In Frankreich wird nicht nur fleißig gegen die Renten- und Schulpläne der Regierung demonstriert, sondern auch für die Interessen der prekär Beschäftigten. von carlos kunze, paris

Eine gewisse Radikalisierung macht sich in der Bewegung gegen die Renten- und Schulpläne der französischen Regierung bemerkbar. Lehrer diskutierten Boykotte der Abiturprüfungen, auch wenn es dann nur vereinzelt dazu kam. Gleisblockaden stören den reibungslosen Ablauf des Metro- und Zugverkehrs. In Marseille, das sich zu einem Zentrum der Proteste entwickelt, ist das öffentliche Transportsystem beinah vollständig lahm gelegt. Die Abiturprüfungen mussten dort unter dem Schutz der Polizeitruppe CRS abgehalten werden. Und mit dem Eintritt der prekär Beschäftigten im Kulturbereich, der Intermittents, in die Auseinandersetzung hat sich zudem die soziale Kritik ausgeweitet.

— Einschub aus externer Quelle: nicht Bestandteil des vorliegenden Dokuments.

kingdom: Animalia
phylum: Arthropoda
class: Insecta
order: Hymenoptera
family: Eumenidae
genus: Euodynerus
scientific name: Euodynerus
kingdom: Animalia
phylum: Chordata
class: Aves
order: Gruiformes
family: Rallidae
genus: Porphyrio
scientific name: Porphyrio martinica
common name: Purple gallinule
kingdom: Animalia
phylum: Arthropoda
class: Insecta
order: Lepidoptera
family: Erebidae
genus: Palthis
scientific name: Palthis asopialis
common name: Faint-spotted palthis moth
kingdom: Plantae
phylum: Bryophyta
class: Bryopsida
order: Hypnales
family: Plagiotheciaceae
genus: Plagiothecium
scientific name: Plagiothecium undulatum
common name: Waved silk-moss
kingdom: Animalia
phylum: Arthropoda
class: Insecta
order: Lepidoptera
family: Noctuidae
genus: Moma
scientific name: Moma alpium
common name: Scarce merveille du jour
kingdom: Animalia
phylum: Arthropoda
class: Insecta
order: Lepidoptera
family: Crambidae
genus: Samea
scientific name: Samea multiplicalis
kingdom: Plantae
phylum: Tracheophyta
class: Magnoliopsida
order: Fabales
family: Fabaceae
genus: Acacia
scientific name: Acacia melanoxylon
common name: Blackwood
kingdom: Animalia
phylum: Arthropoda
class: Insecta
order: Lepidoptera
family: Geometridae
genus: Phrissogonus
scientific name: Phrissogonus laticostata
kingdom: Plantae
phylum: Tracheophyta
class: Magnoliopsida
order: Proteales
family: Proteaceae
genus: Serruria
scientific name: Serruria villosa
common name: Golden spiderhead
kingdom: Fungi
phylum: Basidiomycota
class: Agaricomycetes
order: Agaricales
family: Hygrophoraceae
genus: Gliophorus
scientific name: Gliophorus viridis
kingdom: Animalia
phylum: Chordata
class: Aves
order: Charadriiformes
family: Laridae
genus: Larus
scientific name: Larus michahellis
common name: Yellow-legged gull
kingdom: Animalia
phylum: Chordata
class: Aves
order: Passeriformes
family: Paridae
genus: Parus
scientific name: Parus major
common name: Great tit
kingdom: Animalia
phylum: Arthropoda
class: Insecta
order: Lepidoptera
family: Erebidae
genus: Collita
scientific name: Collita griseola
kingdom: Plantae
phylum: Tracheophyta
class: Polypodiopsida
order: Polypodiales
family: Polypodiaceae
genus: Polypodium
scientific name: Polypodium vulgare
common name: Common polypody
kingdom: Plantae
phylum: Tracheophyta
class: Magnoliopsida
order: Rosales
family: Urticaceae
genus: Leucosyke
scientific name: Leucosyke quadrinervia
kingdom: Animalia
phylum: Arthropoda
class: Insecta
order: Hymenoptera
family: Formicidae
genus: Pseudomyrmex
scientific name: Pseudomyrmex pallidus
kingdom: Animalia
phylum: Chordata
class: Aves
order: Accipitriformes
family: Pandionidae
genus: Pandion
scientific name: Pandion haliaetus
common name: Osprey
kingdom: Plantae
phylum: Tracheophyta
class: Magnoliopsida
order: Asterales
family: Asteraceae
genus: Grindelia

Bereits am 3. und 6. Juni hatten Verhandlungen zwischen Gewerkschaften und Unternehmern zur Frage der Intermittents stattgefunden, am 11. Juni sollten sie weitergehen. Noch haben Intermittents, sobald sie 507 Stunden in einem Jahr gearbeitet haben, Anspruch auf zwölf Monate Arbeitslosengeld. Die Unternehmerseite hat nun vorgeschlagen, für die gleiche Stundenzahl, die nur in neun Monaten abzuleisten wäre, bloß noch sechs Monate Arbeitslosengeld zu zahlen. In den vergangenen zehn Jahren war die Zahl der Leistungsempfänger von 41 000 auf 96 500 im Jahr 2001 gestiegen, hatte sich also etwa verdoppelt.

Die anarchosyndikalistische CNT kritisiert die geplanten Verschlechterungen so: »Das bedeutet im Klartext, dass 80 Prozent der gegenwärtigen Leistungsempfänger von jeder Arbeitslosenunterstützung ausgeschlossen sein werden. So viele Kandidaten für das neue RMA (Beschäftigungsmindesteinkommen)!« Den RMA-Plan hat der neogaullistische Arbeits- und Sozialminister François Fillon am 7. Mai vorgestellt. Demnach können Empfänger von Sozialhilfe (RMI) verpflichtet werden, Halbtagsjobs anzunehmen, deren Lohn nur 140 Euro über dem monatlichen Sozialhilfesatz liegt. Der soziale Angriff läuft auf allen Ebenen.

Das Kollektiv Assoziierte Prekäre von Paris (PAP) hat in einem Flyer am 3. Juni eine Verbindung zwischen Intermittents und der allgemeineren Frage der prekären Arbeit hergestellt. Darin wird kritisiert, dass die Regierung die einzige Unterstützung abbauen will, die prekären Lohnabhängigen in Phasen der Arbeitslosigkeit zukam. Ohne die Besonderheiten der jeweiligen Beschäftigung abzustreiten, sei es doch offensichtlich, dass auch außerhalb des Kulturbetriebs viele Menschen auf diese Weise lebten. Entsprechend fordert PAP die Ausweitung der Unterstützungsregelung auf alle Prekären.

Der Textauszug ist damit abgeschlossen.